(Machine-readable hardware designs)
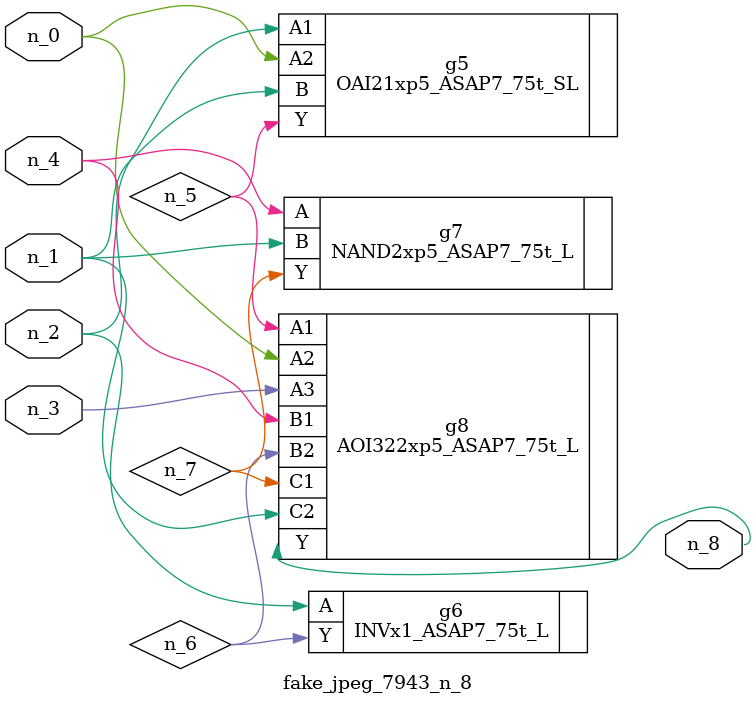
<source format=v>
module fake_jpeg_7943_n_8 (n_3, n_2, n_1, n_0, n_4, n_8);

input n_3;
input n_2;
input n_1;
input n_0;
input n_4;

output n_8;

wire n_6;
wire n_5;
wire n_7;

OAI21xp5_ASAP7_75t_SL g5 ( 
.A1(n_2),
.A2(n_0),
.B(n_1),
.Y(n_5)
);

INVx1_ASAP7_75t_L g6 ( 
.A(n_2),
.Y(n_6)
);

NAND2xp5_ASAP7_75t_L g7 ( 
.A(n_4),
.B(n_1),
.Y(n_7)
);

AOI322xp5_ASAP7_75t_L g8 ( 
.A1(n_5),
.A2(n_0),
.A3(n_3),
.B1(n_4),
.B2(n_6),
.C1(n_7),
.C2(n_1),
.Y(n_8)
);


endmodule
</source>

__Exercise objective__
None of the pictures should be copied, but every record above must be restated in full.

__Response__
<source format=v>
module fake_jpeg_7943_n_8 (n_3, n_2, n_1, n_0, n_4, n_8);

input n_3;
input n_2;
input n_1;
input n_0;
input n_4;

output n_8;

wire n_6;
wire n_5;
wire n_7;

OAI21xp5_ASAP7_75t_SL g5 ( 
.A1(n_2),
.A2(n_0),
.B(n_1),
.Y(n_5)
);

INVx1_ASAP7_75t_L g6 ( 
.A(n_2),
.Y(n_6)
);

NAND2xp5_ASAP7_75t_L g7 ( 
.A(n_4),
.B(n_1),
.Y(n_7)
);

AOI322xp5_ASAP7_75t_L g8 ( 
.A1(n_5),
.A2(n_0),
.A3(n_3),
.B1(n_4),
.B2(n_6),
.C1(n_7),
.C2(n_1),
.Y(n_8)
);


endmodule
</source>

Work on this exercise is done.